Over the past few weeks my inbox as a Councillor has been filled with complaints about speeding traffic.
The roll out of 20mph zones might have slowed down the average speed of sensible drivers, but it does nothing to stop the reckless drivers who tear around in high performance cars. This culture of fast and reckless driving that seems most prevalent in parts of Halifax that I am told are now high insurance premium areas. This culture of lawless and reckless driving needs to be tackled.
The Labour Police and Crime Commissioner promised that speed limits would be enforced. Yet it’s only now opposition Councillors have raised this issue, and I have written to the Police Commissioner about speeding that anything seems to be happening.
We are pleased that the police have now responded by putting operation Hawmill in place. This operation has seen the deployment of a dedicated road traffic officer in a high powered car being deployed in Halifax. Already this operation has resulted in cars being seized and banned drivers being arrested. It’s just a shame this is only a temporary deployment,
The Department of Transport calculates the cost of each fatal accident at over £2million, and each serious injury accident on our roads at around a quarter of a million.

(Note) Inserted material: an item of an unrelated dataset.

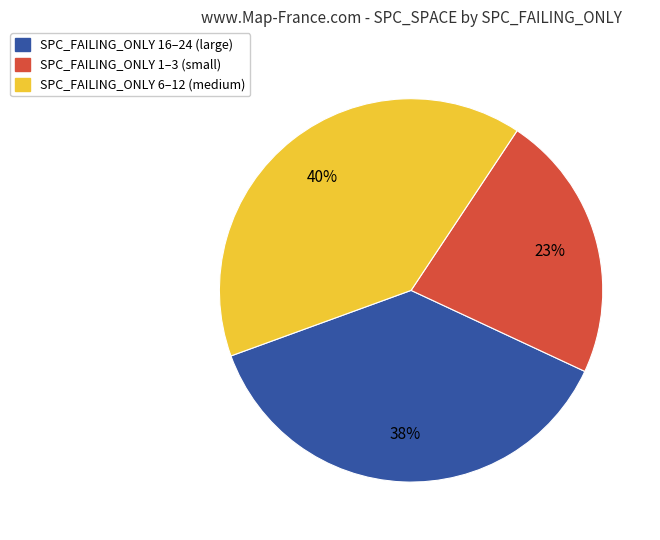

Is there any slice that represents more than half of the pie?

No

With the human and financial costs of accidents being so high, there must surely be a case for funding a permanent road traffic office to patrol Calderdale’s highways.
Recycling and waste collection misery
On paper the new waste and recycling collection contract looks great: the option to recycle more plastics, tetra packs and cardboard whilst also saving taxpayers £1m a year. However, in practice there have been some serious problems with the implementation and delivery of this service.
We are told that only a minority of households have experienced problems, but still this is a significant number of people that have gone weeks without any form of collection.
These people deserve some sort of apology and perhaps a partial refund on their council tax bills. Let’s hope the Labour administration gets a grip on ensuring Suez deliver on this new contract quickly.
Why is Amey struggling to keep up with work?
The contract to maintain our roads and street lights is outsourced to the highways company Amey.
With our roads still in a state of disrepair, along with a huge backlog in street lights needing repair, is the Council doing enough to ensure we get the service we pay for from Amey?
A Liberal Democrat colleague of mine at Trafford Council informs me they also have problems with Amey delivering on their contract. I’ve heard the same from a colleague at Gloucestershire.
In Sheffield they are behind on delivering a PFI contract and Cumbria Council ditched them in 2012. The company had to write off an expected £55m in profits in anticipation of losing a case against Birmingham Council. Perhaps there is a pattern emerging here?